In the US alone, data center energy consumption is projected to account for nearly half of all electricity demand growth by 2030. The situation poses immediate pressures on local grids, particularly in regions where data centers are concentrated. For instance, in Virginia, data centers already consume a staggering 26% of the state’s electricity, while in Dublin, Ireland, the figure escalates to 79%.
The infrastructure challenges posed are significant. A typical AI data center consumes as much electricity as 100,000 households. Even more startling, the largest data centers presently under development are anticipated to consume up to 20 times more electricity. In addition, they harness billions of gallons of water annually for cooling systems to ensure the optimal performance of their computer hardware.
Despite these challenges, the economic stakes justify investment in AI technologies. According to scenarios presented in the International Monetary Fund’s (IMF) April 2025 World Economic Outlook, AI has the potential to elevate the average pace of global economic growth, potentially boosting GDP by approximately 0.5% each year between 2025 and 2030.

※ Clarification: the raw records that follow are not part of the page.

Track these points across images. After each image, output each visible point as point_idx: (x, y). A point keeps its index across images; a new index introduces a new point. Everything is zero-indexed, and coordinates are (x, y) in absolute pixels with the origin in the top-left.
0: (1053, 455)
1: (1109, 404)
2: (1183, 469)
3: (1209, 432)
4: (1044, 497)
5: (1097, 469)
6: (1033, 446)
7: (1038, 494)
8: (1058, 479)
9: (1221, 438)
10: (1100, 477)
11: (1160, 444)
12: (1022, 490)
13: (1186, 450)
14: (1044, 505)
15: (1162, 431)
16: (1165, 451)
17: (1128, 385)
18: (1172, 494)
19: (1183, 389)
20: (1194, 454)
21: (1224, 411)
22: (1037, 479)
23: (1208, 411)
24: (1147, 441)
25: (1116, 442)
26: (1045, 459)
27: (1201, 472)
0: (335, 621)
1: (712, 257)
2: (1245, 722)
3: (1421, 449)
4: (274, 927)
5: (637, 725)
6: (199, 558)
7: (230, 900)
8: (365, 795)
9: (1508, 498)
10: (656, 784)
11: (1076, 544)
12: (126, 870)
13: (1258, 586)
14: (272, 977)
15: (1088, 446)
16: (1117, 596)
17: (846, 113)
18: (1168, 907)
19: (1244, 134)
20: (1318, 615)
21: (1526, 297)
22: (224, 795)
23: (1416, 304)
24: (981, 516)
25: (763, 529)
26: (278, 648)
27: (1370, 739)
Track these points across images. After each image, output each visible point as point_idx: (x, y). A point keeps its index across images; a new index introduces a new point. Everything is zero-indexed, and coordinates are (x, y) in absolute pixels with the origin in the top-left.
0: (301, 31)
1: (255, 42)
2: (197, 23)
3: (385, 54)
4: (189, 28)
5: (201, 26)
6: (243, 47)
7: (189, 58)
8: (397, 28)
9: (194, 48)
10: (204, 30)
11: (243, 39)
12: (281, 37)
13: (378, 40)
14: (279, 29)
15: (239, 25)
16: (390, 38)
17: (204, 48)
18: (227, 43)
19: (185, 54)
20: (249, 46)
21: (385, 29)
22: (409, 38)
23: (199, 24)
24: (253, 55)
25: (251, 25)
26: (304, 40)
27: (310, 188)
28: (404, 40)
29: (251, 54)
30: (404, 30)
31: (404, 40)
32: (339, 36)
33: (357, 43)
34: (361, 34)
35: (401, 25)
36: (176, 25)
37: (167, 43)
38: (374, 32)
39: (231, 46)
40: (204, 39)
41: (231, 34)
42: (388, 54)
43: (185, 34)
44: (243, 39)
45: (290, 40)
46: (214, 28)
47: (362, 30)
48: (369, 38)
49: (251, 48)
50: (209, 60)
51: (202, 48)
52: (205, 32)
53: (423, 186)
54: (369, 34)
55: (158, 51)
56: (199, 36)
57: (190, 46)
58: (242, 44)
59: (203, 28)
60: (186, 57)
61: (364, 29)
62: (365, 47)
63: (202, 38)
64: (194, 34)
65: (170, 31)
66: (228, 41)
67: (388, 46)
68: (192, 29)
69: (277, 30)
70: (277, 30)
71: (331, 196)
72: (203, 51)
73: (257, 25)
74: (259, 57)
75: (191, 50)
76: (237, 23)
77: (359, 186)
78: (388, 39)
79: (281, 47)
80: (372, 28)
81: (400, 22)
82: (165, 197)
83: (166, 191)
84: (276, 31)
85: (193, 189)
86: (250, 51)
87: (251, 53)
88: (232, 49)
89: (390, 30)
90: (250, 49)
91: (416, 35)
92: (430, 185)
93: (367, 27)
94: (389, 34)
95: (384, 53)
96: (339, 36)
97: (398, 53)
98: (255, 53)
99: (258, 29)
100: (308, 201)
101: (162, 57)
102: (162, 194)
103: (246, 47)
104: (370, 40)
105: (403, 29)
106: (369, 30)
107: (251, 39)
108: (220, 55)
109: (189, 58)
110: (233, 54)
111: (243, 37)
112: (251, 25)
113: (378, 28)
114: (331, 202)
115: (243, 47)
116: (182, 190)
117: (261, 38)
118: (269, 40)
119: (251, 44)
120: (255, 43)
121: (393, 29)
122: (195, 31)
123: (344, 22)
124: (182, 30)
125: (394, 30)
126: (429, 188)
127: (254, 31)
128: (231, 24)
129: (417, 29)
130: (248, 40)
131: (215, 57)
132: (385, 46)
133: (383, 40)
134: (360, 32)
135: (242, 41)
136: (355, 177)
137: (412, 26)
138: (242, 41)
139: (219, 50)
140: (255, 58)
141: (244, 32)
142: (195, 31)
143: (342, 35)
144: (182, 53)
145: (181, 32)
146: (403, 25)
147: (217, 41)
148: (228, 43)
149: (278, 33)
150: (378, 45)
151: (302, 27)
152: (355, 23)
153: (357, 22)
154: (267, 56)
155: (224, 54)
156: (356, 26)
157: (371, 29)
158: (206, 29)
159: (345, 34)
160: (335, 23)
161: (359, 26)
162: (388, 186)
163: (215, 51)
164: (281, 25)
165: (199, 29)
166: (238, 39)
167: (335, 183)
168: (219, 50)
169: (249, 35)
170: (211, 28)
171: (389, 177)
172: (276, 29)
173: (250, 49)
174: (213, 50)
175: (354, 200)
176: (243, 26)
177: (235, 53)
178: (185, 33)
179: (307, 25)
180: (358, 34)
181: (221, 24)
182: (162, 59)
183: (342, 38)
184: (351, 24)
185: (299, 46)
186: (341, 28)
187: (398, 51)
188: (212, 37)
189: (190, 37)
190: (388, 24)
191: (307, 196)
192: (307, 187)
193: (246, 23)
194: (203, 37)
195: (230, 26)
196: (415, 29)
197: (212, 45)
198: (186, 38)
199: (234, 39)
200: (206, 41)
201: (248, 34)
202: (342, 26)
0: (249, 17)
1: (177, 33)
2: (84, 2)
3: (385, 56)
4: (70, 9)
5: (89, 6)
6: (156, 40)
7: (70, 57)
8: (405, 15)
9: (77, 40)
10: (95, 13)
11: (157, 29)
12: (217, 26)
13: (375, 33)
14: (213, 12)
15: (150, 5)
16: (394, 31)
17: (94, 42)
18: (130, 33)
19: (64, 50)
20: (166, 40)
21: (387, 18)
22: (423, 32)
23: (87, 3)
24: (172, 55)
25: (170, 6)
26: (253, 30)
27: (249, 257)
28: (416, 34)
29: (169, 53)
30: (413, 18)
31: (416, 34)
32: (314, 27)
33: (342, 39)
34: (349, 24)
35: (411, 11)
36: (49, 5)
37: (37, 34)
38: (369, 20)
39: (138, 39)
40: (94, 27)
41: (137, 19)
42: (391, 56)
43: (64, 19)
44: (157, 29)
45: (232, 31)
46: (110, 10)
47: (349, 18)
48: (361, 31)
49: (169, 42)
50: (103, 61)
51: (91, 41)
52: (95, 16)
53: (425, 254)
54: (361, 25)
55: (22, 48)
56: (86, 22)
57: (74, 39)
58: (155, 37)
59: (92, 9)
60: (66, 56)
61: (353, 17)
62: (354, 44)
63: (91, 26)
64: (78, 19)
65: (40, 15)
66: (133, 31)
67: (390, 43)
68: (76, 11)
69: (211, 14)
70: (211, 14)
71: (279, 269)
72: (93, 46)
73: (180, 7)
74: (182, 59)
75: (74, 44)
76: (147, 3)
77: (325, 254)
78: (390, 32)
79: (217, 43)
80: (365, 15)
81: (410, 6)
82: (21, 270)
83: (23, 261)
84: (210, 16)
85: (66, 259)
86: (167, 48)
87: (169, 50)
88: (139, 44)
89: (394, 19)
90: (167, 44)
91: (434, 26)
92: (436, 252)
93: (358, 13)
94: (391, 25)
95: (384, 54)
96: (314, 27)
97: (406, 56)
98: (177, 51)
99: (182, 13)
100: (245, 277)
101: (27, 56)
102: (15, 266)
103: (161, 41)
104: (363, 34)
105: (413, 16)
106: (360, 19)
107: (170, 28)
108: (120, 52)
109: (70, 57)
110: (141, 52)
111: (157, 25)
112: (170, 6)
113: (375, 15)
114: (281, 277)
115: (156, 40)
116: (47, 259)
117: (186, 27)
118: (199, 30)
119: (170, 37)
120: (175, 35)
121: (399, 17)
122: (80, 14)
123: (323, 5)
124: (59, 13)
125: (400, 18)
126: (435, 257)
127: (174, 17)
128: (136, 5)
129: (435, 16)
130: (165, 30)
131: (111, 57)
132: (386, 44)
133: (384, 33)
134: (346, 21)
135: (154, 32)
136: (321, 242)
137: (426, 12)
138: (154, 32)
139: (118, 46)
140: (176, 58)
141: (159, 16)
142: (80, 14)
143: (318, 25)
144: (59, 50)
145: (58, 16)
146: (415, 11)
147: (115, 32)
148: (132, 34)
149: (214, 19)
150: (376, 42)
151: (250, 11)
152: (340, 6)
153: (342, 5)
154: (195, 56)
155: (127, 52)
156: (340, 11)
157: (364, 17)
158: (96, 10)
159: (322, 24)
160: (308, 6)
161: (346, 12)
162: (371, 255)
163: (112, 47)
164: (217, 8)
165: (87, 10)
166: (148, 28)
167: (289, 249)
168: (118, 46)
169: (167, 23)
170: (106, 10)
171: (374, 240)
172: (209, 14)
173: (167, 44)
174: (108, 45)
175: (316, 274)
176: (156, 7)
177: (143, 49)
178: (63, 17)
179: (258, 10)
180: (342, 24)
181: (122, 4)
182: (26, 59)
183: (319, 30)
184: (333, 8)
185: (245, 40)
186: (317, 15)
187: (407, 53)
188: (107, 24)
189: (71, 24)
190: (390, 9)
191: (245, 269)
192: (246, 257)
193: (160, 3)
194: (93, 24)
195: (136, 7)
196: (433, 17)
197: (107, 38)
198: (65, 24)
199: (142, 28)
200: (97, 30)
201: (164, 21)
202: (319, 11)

Addressing the balance between growth and sustainability is crucial moving forward. Currently, renewables account for 27% of the electricity consumed by data centers, with expectations of that figure rising to 50% by 2030, primarily through advances in wind and solar energy. However, natural gas and nuclear energy are also set to play vital roles in meeting this growing electricity demand.
Under the prevailing energy policies, the surge in electricity demand driven by AI could result in an additional 1.7 gigatons of global greenhouse gas emissions by 2030. However, this forecast should be viewed through the lens of its social cost, which remains relatively lower compared to the anticipated economic upsides of AI development.
This scenario presents a shared responsibility for policymakers and businesses alike. Governments must focus on upgrading transmission infrastructure and diversifying energy sources, while tech companies need to commit to enhanced efficiency and ongoing investments in renewable energy. Without a synchronized approach, energy limitations may pose a significant barrier, impeding AI’s economic potential, particularly in developing nations where electricity supply is already stretched thin.
The reality is that AI will undoubtedly reshape global energy systems. The pressing question now is whether nations and corporations can responsibly navigate this transformation. The focus must be on creating sustainable pathways that can support the remarkable potential of AI while safeguarding our environmental future.